**Written task a:** Copy the Fastjet passage word for word, everything from "Now Mr Winter" down to "continent’s national income.".

Now Mr Winter is trying to secure licences to fly short-haul routes in Zimbabwe and Zambia while building Fastjet anew in Uganda and Kenya. The trade links between southern and east Africa are well established, he says, and the population of just over 200m people accounts for a fifth of the continent’s national income.
The art of airline profitability is to get enough bums on seats to cover the heavy costs of fuel and buying or leasing aircraft and have a big enough fleet to spread other overheads.
But it is tough enough for small airlines to establish themselves in affluent and politically stable countries where people jump on aircraft as if they were buses and the infrastructure is reliable.
Fastjet operates in a poor, largely undeveloped region prone to political upheaval and corruption with just three aircraft costing as much as $3.5m a year to lease and keep in the air.
Mr Winter is still eloquent about the need for a low-cost carrier to “democratise” air travel in Africa”.

**Written task b:** Please give the records again, everything from their start down to the line containing "10:20 AM -- after", with "Wednesday" swapped for "Tuesday" and all else left unchanged.

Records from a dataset
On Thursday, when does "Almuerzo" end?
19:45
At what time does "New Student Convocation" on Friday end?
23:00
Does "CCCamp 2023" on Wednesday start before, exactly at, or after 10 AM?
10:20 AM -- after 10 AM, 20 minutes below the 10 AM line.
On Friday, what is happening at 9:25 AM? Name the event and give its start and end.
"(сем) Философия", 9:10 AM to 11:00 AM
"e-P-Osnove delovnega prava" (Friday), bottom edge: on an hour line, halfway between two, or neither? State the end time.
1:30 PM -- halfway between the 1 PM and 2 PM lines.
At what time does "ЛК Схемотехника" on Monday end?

**Correct output a:**
Now Mr Winter is trying to secure licences to fly short-haul routes in Zimbabwe and Zambia while building Fastjet anew in Uganda and Kenya. The trade links between southern and east Africa are well established, he says, and the population of just over 200m people accounts for a fifth of the continent’s national income.

**Correct output b:**
On Thursday, when does "Almuerzo" end?
19:45
At what time does "New Student Convocation" on Friday end?
23:00
Does "CCCamp 2023" on Tuesday start before, exactly at, or after 10 AM?
10:20 AM -- after 10 AM, 20 minutes below the 10 AM line.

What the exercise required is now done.